IT’S NOT REALLY that hard to fix a child welfare system: just listen to your gut instinct – and do the opposite.

Gut instinct says: David Almond died a horrible death though he was well known to the Department of Children and Families and other agencies. So the solution must be to take away children more quickly and return them to their homes more slowly – if at all.

Except, of course, that’s exactly what the state did after the deaths of Bella Bond and Jeremiah Oliver.  The high-profile tragedies set off a foster-care panic, a sharp sudden increase in the number of children torn from their families, in a state which has taken away children at rates well above the national average for decades.

As I saw decades ago, when I was a reporter in Springfield, it’s a cycle that has repeated itself since the days before DCF was split off from what was then the Department of Social Services (which was supposed to fix everything) and the days when DSS was split off from what was then the Department of Public Welfare (which was supposed to fix everything).

But Gov. Charlie Baker and his DCF director, Linda Spears, learned nothing from this cycle.  They compounded the problem, embracing the false claim that child safety and family preservation are opposites, and efforts to keep families together supposedly endanger children.

None of this, of course, stopped the most recent tragedy – or all the other deaths of children known to the system that haven’t gotten the same attention.  It hasn’t worked anywhere else it’s been tried either. Because the real reason for child abuse tragedies has nothing to do with efforts to keep families together. Understanding what’s really at play requires understanding who’s really in the system and why.

The overwhelming majority of cases seen by DCF caseworkers are nothing like the horror stories.

Pore through the federal government’s annual Child Maltreatment report and you find that, nationwide, 91 percent of all calls to child abuse hotlines are either so absurd they’re screened out or are found to be false after they’re investigated – even though little more than a caseworker’s guess is enough to “substantiate” an allegation.  Another 6 percent involve neglect.  As the Almond case makes clear, neglect can be horrific.  But far more common are cases in which a family is simply poor. Multiple studies have found, for example, that 30 percent of America’s foster children could be home right now if their parents simply had decent housing.

Because the typical cases are nothing like the horror stories, it’s no wonder that multiple studiestwo of them from MIT, massive in size and scope, involving more than 15,000 typical cases, found that children left in their own homes typically fared better even than comparably-maltreated children placed in foster care.

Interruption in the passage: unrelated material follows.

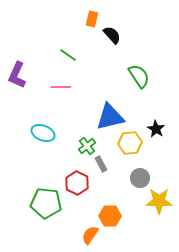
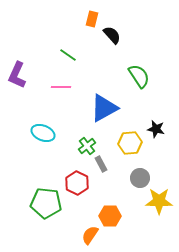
blue triangle: moved 6 px left, 9 px up; rotated 16 degrees counterclockwise
black star: rotated 18 degrees counterclockwise
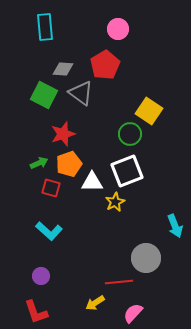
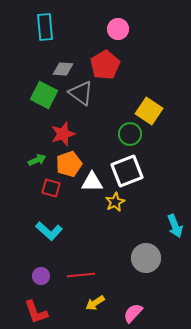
green arrow: moved 2 px left, 3 px up
red line: moved 38 px left, 7 px up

Although DCF caseworkers almost always mean well, the trauma endured by a child needlessly torn from his parents is no different when it happens in Massachusetts than when it happens on the Mexican border.

That harm occurs even when the foster home is a good one. The majority are. But the rate of abuse in foster care is far higher than generally realized and far higher than in the general population.  Multiple studies have found abuse in one-quarter to one-third of foster homes. The rate of abuse in group homes and institutions is even worse. Just this year, the Philadelphia Inquirer exposed alarming examples of abuse in institutions run by Devereux, the giant chain of residential treatment centers that housed the Almond children. A Devereux vice president called it “an industry-wide problem.”

That brings us to the real reason for most high-profile child abuse tragedies: The more that workers are overwhelmed with false allegations, trivial cases, and children who don’t need to be in foster care, the less time they have to find children in real danger.  The case that could become the next horror story is a needle in a haystack.  You can’t increase the chances of finding the needles by constantly enlarging the haystack.

And now we have a new twist: It’s claimed that if only we had more “eyes” on children during the pandemic, we wouldn’t have these tragedies.  But, as the Boston Globe has shown, this very notion has led to the harassment of poor families of color across the Commonwealth.

The idea that the lack of mostly white, middle-class “eyes” on overwhelmingly poor disproportionately nonwhite children is leading to a “pandemic of child abuse” has been debunked by major national news organizations such as the Associated PressThe Marshall ProjectBloomberg CityLab,  and even the child welfare think tank Chapin Hall at the University of Chicago.  We should think twice about why we are so quick to accept a narrative that reflects racial and class biases – a narrative that will only further overload DCF workers and make it less likely they’ll find the next child in real danger.

How can Massachusetts break the cycle? For starters, by emphasizing concrete help to ameliorate the worst aspects of poverty and by providing high quality legal defense for families so they challenge the cookie cutter “service plans” offered by DCF.

Child safety and family preservation are not opposites.  Family preservation prevents the tragedy of needless removal, makes it easier to weed out bad foster homes and institutions, and frees up worker time to find those needles in the haystack.

Richard Wexler is executive director of the National Coalition for Child Protection Reform.